Altre cose da sapere?
Ce n’è una fondamentale: l’assemblea e la direzione nazionale possono approvare delle deroghe alle regole di cui sopra, cioè quelle previste dallo statuto. Poi. Gli iscritti al PD non devono versare i due euro quando votano per le primarie. Ovviamente è possibile donare anche più di due euro. I candidati alla segreteria del PD non possono pubblicare messaggi pubblicitari a pagamento sui mezzi di comunicazione (radio, tv, giornali, internet). Possono affiggere manifesti – non più grandi di 70×100 – e organizzare eventi. Non possono spendere più di 250.000 euro e devono rendicontare tutte le spese, che devono essere relative alla campagna elettorale e alla propaganda. Le spese di viaggio e per l’affitto di locali non possono superare il 30 per cento dell’ammontare complessivo. Il mandato del segretario del PD dura quattro anni.

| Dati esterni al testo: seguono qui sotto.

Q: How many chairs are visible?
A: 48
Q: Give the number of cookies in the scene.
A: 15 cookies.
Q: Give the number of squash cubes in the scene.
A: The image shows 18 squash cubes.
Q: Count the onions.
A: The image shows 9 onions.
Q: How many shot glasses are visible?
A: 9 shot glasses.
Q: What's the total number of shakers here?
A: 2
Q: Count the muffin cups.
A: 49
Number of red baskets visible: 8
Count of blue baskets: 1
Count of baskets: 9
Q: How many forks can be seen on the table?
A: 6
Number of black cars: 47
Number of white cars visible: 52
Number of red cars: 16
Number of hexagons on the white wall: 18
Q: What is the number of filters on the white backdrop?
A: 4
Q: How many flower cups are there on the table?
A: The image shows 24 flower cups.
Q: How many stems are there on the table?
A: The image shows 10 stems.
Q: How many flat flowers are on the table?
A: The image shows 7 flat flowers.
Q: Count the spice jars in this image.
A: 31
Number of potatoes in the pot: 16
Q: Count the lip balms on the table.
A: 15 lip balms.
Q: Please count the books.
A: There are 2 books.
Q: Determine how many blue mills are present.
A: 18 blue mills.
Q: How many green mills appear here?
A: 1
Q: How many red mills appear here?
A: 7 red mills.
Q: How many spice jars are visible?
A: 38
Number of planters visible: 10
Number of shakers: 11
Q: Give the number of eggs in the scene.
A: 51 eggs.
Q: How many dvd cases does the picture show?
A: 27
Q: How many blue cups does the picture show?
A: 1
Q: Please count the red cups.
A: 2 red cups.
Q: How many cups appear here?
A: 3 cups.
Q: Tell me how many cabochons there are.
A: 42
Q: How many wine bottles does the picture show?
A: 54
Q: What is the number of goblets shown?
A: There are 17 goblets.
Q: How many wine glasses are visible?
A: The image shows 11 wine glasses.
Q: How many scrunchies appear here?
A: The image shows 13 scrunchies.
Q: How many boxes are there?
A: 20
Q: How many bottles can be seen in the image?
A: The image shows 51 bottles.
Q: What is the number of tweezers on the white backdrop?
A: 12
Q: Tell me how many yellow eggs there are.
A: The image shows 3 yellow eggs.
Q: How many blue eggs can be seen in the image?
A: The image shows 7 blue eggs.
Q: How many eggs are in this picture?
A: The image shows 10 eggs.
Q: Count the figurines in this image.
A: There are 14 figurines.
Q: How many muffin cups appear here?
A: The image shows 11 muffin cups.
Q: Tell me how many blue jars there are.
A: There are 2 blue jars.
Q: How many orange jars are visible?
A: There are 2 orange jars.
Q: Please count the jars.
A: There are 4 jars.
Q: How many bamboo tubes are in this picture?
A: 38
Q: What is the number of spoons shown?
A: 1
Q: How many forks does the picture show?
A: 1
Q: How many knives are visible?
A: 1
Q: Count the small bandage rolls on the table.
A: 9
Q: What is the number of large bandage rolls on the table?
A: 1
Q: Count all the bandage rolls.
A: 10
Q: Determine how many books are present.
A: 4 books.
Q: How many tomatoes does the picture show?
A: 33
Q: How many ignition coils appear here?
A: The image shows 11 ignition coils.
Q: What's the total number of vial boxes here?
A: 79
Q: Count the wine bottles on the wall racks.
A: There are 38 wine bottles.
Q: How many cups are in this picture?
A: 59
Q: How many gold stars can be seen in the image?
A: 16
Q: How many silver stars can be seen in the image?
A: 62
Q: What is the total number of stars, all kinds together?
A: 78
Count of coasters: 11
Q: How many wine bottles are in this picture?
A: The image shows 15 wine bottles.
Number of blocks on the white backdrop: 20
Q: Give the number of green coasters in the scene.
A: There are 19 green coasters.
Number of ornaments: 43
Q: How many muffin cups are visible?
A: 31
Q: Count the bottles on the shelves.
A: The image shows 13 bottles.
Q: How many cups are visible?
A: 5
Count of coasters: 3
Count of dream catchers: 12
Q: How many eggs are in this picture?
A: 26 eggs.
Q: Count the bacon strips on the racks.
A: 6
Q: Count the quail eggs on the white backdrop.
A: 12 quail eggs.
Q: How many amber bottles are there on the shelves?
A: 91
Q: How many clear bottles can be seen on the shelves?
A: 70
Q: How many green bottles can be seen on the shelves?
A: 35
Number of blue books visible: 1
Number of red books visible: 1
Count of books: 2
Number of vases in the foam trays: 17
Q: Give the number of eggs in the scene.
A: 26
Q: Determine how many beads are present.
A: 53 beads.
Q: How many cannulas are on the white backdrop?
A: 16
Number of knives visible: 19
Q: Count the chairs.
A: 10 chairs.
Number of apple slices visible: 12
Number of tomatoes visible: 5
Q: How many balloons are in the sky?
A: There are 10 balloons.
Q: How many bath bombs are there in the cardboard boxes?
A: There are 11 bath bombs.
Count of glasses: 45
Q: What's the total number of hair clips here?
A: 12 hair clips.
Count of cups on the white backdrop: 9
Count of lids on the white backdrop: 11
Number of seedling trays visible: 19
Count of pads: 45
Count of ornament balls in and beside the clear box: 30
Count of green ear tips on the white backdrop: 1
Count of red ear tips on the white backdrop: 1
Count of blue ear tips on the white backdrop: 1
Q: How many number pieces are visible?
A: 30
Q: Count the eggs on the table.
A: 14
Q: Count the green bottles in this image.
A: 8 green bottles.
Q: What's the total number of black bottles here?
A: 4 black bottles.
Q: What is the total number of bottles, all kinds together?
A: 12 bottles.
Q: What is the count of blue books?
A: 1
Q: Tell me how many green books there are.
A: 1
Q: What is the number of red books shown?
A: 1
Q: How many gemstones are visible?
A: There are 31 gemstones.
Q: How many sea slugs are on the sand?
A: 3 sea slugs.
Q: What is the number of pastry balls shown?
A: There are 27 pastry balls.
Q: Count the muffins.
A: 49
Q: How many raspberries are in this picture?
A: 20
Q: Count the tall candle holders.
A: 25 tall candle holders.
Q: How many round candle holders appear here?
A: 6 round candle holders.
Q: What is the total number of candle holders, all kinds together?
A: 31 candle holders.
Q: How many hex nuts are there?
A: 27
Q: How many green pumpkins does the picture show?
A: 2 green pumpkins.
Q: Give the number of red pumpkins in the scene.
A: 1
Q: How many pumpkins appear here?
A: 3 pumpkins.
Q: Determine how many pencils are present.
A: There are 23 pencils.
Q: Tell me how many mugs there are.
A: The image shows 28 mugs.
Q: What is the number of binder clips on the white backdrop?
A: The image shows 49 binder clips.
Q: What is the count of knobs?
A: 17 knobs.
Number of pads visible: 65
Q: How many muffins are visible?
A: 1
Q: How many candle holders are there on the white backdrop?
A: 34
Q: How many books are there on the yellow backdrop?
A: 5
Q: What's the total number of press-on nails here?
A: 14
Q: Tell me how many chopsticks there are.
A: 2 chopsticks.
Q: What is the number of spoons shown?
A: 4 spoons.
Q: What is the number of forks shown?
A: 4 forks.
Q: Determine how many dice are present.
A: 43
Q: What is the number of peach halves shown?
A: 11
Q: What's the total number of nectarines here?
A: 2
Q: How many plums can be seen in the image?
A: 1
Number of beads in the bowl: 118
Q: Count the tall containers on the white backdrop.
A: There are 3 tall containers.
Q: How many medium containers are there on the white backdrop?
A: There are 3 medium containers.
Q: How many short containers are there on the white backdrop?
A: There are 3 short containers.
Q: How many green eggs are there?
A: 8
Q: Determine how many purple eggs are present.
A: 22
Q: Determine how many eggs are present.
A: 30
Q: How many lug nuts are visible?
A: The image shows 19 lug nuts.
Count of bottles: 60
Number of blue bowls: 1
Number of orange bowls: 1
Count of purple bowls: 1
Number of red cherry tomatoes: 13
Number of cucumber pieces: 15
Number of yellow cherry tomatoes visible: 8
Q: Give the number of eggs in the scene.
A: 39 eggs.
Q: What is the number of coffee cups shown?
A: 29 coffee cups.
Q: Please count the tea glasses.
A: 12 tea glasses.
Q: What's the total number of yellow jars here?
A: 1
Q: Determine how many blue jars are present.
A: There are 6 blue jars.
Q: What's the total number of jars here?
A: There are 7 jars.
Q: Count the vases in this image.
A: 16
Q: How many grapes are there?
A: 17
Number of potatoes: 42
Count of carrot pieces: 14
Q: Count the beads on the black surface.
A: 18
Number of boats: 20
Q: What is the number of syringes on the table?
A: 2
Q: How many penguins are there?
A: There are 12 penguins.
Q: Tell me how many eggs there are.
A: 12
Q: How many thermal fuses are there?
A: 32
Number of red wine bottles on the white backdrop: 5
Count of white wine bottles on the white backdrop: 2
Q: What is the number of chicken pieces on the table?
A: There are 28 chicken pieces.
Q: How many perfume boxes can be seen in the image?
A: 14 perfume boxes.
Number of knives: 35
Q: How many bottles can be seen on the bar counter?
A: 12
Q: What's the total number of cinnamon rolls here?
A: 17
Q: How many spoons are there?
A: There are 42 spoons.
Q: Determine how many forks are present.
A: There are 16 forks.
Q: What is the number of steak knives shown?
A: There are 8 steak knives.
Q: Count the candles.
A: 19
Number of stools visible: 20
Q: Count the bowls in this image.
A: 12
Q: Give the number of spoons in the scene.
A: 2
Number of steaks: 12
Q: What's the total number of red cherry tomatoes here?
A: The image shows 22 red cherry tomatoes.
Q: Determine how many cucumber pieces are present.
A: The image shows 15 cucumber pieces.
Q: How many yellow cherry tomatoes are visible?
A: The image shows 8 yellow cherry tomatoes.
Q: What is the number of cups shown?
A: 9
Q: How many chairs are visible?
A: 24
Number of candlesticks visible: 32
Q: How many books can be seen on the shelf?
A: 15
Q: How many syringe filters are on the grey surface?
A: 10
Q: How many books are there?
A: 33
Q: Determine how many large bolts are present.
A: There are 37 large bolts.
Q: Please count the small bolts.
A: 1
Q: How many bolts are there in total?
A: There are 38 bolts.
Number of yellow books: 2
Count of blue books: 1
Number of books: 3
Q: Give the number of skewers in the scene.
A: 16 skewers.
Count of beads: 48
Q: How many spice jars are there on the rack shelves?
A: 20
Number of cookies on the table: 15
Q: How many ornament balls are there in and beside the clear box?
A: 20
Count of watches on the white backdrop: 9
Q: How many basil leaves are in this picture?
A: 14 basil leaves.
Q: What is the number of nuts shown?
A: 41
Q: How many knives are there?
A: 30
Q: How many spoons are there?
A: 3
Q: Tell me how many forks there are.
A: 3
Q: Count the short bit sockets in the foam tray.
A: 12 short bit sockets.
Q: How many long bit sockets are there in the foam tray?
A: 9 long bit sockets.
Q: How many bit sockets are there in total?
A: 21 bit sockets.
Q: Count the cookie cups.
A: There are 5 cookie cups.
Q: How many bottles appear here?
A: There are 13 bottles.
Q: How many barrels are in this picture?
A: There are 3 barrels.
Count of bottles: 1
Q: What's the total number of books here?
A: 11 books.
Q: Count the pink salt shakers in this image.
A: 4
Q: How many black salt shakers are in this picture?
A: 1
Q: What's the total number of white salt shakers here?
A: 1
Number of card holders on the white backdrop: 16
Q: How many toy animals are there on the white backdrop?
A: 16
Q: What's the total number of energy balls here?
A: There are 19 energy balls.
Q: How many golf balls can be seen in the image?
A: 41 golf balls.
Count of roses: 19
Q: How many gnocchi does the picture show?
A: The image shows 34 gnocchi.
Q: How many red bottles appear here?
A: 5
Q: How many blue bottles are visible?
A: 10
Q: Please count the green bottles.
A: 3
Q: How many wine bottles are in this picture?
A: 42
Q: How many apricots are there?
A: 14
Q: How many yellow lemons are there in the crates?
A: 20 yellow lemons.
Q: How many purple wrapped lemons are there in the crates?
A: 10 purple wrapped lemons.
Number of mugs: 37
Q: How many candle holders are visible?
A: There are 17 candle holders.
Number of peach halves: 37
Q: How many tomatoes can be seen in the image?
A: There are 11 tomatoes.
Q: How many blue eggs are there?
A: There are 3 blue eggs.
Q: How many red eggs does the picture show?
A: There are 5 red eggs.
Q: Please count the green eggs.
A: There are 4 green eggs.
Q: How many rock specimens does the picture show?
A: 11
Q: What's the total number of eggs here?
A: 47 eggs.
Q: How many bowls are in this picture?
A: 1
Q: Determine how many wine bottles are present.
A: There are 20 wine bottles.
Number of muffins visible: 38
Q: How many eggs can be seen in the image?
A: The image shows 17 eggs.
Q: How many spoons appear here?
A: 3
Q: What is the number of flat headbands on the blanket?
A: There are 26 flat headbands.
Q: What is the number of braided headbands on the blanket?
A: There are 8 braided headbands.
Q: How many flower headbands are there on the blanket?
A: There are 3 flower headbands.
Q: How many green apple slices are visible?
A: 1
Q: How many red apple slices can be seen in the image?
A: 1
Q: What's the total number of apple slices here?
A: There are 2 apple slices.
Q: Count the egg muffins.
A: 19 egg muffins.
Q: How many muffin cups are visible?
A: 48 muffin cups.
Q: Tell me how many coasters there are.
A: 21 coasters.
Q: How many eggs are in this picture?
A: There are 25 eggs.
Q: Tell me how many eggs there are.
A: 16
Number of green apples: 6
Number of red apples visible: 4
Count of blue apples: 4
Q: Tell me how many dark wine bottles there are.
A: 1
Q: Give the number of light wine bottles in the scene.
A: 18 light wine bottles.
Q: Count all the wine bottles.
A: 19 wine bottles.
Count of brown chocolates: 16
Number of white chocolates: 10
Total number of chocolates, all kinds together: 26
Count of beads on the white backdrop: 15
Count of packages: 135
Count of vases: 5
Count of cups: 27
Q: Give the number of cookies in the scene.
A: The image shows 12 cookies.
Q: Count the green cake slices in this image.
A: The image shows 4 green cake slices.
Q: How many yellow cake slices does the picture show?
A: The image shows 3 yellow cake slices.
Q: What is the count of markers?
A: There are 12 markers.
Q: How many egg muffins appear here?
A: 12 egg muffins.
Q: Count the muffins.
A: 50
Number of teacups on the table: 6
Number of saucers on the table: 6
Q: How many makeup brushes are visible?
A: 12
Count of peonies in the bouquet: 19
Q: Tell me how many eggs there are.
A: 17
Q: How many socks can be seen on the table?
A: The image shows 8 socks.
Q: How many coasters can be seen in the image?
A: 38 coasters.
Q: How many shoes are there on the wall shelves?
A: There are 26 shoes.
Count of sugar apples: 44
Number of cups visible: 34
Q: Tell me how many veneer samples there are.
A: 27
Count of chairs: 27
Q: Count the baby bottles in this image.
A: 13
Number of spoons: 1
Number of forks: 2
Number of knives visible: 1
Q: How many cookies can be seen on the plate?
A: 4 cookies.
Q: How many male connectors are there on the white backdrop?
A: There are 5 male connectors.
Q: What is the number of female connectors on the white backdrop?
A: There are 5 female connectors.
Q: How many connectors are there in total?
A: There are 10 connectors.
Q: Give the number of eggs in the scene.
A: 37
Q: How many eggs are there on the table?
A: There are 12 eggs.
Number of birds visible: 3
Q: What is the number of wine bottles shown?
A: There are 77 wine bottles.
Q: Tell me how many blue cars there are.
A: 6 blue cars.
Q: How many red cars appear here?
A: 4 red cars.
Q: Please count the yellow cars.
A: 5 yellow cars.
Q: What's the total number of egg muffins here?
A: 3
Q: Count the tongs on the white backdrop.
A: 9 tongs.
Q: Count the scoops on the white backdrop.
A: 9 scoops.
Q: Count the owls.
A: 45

I risultati delle primarie fin qui
2007 – partecipanti dichiarati dal PD: 3.554.169
1. Walter Veltroni 75,8%
2. Rosy Bindi 12,8%
3. Enrico Letta 11%
4. Mario Adinolfi 0,1%
5. Pier Giorgio Gawronski 0,07%
2009 – partecipanti dichiarati dal PD: 3.067.821
1. Pier Luigi Bersani 53,2%
2. Dario Franceschini 34,2%
3. Ignazio Marino 12,5%
2013 – partecipanti dichiarati dal PD: 2.814.881
1. Matteo Renzi 67,5%
2. Gianni Cuperlo 18,2%
3. Pippo Civati 14,2%
2017 – partecipanti dichiarati dal PD: 1.838.938
1. Matteo Renzi 69,1%
2. Andrea Orlando 19,9%
3. Michele Emiliano 10,8%
Il PD ha avuto anche due segretari reggenti: Dario Franceschini, subentrato dopo le dimissioni di Walter Veltroni fino alle successive primarie, e Guglielmo Epifani, subentrato dopo le dimissioni di Pier Luigi Bersani fino alle successive primarie.